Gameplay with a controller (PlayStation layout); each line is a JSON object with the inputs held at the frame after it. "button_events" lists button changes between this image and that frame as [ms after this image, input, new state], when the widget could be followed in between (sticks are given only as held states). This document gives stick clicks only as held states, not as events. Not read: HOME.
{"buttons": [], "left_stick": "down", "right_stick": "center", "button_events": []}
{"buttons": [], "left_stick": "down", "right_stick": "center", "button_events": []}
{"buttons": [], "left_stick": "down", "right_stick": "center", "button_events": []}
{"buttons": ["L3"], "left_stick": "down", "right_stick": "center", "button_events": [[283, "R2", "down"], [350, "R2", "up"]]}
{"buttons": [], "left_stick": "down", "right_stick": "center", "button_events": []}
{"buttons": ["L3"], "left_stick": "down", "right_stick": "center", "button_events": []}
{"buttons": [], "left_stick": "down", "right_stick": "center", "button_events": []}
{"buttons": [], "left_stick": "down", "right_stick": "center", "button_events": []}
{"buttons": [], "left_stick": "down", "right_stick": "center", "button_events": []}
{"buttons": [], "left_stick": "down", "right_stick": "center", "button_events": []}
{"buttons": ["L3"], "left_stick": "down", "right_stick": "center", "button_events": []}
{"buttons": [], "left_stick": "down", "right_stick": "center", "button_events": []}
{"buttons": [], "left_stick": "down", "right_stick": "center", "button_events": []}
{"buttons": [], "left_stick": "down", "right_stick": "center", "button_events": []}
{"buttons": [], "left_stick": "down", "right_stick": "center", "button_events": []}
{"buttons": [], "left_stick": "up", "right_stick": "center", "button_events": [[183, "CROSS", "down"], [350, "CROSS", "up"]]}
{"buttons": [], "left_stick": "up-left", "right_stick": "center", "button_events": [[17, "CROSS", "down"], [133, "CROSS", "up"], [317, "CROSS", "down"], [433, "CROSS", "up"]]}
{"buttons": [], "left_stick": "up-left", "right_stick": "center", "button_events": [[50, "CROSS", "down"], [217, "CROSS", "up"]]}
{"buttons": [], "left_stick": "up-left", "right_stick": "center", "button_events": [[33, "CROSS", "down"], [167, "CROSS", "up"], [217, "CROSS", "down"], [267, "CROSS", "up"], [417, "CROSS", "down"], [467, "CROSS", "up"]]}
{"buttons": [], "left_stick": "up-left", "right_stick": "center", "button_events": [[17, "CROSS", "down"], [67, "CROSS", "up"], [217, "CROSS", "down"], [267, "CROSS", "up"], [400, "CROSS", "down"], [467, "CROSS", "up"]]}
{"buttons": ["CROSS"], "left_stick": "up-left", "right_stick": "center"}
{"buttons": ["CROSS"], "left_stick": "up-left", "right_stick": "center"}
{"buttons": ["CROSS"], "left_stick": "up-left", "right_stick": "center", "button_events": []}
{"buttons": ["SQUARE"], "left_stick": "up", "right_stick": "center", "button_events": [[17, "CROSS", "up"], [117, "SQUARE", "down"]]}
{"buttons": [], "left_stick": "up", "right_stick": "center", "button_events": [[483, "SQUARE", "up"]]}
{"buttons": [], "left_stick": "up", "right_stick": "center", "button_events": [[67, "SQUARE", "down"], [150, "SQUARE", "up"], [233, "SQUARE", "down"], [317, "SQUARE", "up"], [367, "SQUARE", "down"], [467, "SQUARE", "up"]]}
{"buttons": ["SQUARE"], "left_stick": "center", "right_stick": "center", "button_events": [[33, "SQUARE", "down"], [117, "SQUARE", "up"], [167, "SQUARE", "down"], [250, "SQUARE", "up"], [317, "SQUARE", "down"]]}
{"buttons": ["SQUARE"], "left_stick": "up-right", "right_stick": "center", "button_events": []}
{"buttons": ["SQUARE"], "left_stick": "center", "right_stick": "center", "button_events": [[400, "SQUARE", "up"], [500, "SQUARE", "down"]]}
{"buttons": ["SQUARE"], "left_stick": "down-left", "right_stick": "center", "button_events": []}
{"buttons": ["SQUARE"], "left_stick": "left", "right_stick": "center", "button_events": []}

__________

*Aim of the exercise*
Please give all the entries above again, exactly as they stand.

*Response area*
Gameplay with a controller (PlayStation layout); each line is a JSON object with the inputs held at the frame after it. "button_events" lists button changes between this image and that frame as [ms after this image, input, new state], when the widget could be followed in between (sticks are given only as held states). This document gives stick clicks only as held states, not as events. Not read: HOME.
{"buttons": [], "left_stick": "down", "right_stick": "center", "button_events": []}
{"buttons": [], "left_stick": "down", "right_stick": "center", "button_events": []}
{"buttons": [], "left_stick": "down", "right_stick": "center", "button_events": []}
{"buttons": ["L3"], "left_stick": "down", "right_stick": "center", "button_events": [[283, "R2", "down"], [350, "R2", "up"]]}
{"buttons": [], "left_stick": "down", "right_stick": "center", "button_events": []}
{"buttons": ["L3"], "left_stick": "down", "right_stick": "center", "button_events": []}
{"buttons": [], "left_stick": "down", "right_stick": "center", "button_events": []}
{"buttons": [], "left_stick": "down", "right_stick": "center", "button_events": []}
{"buttons": [], "left_stick": "down", "right_stick": "center", "button_events": []}
{"buttons": [], "left_stick": "down", "right_stick": "center", "button_events": []}
{"buttons": ["L3"], "left_stick": "down", "right_stick": "center", "button_events": []}
{"buttons": [], "left_stick": "down", "right_stick": "center", "button_events": []}
{"buttons": [], "left_stick": "down", "right_stick": "center", "button_events": []}
{"buttons": [], "left_stick": "down", "right_stick": "center", "button_events": []}
{"buttons": [], "left_stick": "down", "right_stick": "center", "button_events": []}
{"buttons": [], "left_stick": "up", "right_stick": "center", "button_events": [[183, "CROSS", "down"], [350, "CROSS", "up"]]}
{"buttons": [], "left_stick": "up-left", "right_stick": "center", "button_events": [[17, "CROSS", "down"], [133, "CROSS", "up"], [317, "CROSS", "down"], [433, "CROSS", "up"]]}
{"buttons": [], "left_stick": "up-left", "right_stick": "center", "button_events": [[50, "CROSS", "down"], [217, "CROSS", "up"]]}
{"buttons": [], "left_stick": "up-left", "right_stick": "center", "button_events": [[33, "CROSS", "down"], [167, "CROSS", "up"], [217, "CROSS", "down"], [267, "CROSS", "up"], [417, "CROSS", "down"], [467, "CROSS", "up"]]}
{"buttons": [], "left_stick": "up-left", "right_stick": "center", "button_events": [[17, "CROSS", "down"], [67, "CROSS", "up"], [217, "CROSS", "down"], [267, "CROSS", "up"], [400, "CROSS", "down"], [467, "CROSS", "up"]]}
{"buttons": ["CROSS"], "left_stick": "up-left", "right_stick": "center"}
{"buttons": ["CROSS"], "left_stick": "up-left", "right_stick": "center"}
{"buttons": ["CROSS"], "left_stick": "up-left", "right_stick": "center", "button_events": []}
{"buttons": ["SQUARE"], "left_stick": "up", "right_stick": "center", "button_events": [[17, "CROSS", "up"], [117, "SQUARE", "down"]]}
{"buttons": [], "left_stick": "up", "right_stick": "center", "button_events": [[483, "SQUARE", "up"]]}
{"buttons": [], "left_stick": "up", "right_stick": "center", "button_events": [[67, "SQUARE", "down"], [150, "SQUARE", "up"], [233, "SQUARE", "down"], [317, "SQUARE", "up"], [367, "SQUARE", "down"], [467, "SQUARE", "up"]]}
{"buttons": ["SQUARE"], "left_stick": "center", "right_stick": "center", "button_events": [[33, "SQUARE", "down"], [117, "SQUARE", "up"], [167, "SQUARE", "down"], [250, "SQUARE", "up"], [317, "SQUARE", "down"]]}
{"buttons": ["SQUARE"], "left_stick": "up-right", "right_stick": "center", "button_events": []}
{"buttons": ["SQUARE"], "left_stick": "center", "right_stick": "center", "button_events": [[400, "SQUARE", "up"], [500, "SQUARE", "down"]]}
{"buttons": ["SQUARE"], "left_stick": "down-left", "right_stick": "center", "button_events": []}
{"buttons": ["SQUARE"], "left_stick": "left", "right_stick": "center", "button_events": []}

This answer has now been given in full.